Bisnis.com, JAKARTA - Positifnya pergerakan harga batu bara sepanjang tahun ini tidak menjadi tren yang sama akan berlanjut pada tahun depan.
Beberapa faktor eksternal menjadi pendorong utama pergerakan harga batu bara tahun ini. Sementara volume permintaan belum naik secara signifikan.
Bencana alam seperti yang terjadi di Australia hingga memanasnya kondisi geopolitik di Semenanjung Korea turut memicu menghangatnya harga batu bara, di samping kebijakan-kebijakan negara produsen utama seperti China yang memangkas jam kerja tambang sejak April 2016.
Direktur Eksekutif Asosiasi Pertambangan Batubara Indonesia (APBI) Hendra Sinadia menilai kendati telah melampaui ekspektasi, cukup sulit untuk yakin bahwa harga tak akan terkoreksi dalam waktu dekat.
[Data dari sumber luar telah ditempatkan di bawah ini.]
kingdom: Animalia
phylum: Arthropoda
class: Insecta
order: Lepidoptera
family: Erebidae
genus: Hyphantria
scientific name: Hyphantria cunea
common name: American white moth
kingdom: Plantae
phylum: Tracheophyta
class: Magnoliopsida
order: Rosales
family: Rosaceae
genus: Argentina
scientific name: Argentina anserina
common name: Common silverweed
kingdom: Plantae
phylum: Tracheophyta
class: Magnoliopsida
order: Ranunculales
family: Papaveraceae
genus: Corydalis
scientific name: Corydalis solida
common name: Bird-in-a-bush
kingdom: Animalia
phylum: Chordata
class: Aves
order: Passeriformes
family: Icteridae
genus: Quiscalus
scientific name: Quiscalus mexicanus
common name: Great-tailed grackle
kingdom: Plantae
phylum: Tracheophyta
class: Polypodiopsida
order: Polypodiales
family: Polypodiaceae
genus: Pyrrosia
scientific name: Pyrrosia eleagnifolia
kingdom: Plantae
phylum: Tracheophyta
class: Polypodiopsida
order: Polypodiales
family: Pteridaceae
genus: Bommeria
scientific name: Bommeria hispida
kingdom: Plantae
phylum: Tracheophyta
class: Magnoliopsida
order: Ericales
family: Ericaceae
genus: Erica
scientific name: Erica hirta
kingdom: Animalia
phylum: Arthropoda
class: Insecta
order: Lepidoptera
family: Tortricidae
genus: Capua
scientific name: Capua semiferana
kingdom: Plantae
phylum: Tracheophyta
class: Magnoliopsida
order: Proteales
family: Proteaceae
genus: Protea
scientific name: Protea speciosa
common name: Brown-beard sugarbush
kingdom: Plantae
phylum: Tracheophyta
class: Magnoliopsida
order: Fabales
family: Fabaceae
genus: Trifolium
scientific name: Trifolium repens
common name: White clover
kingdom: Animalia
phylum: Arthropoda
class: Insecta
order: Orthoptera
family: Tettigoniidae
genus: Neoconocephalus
Pasalnya, faktor eksternal mungkin saja tak lagi kencang di tahun depan.
"Harga masih belum sustain dan rentan terkoresksi akibat sentimen-sentimen eksternal," tuturnya kepada Bisnis.
Sementara itu, Ketua Indonesian Mining Institute Irwandy Arif (IMI) menilai harga batu bara tidak akan jatuh seperti pada 2015 hingga pertengahan 2016. Menurutnya harga akan cukup positif dalam beberapa tahun ke depan seiring peningkatan permintaan dalam negeri dari proyek pembangkit 35.000 megawat (MW).
Irwandy memperkirakan harga masih akan berada di rentang US$60-US$80 per ton. Adapun hingga November 2017, rata-rata harga batu bara acuan (HBA) pada tahun ini mencapai US$85,18 per ton.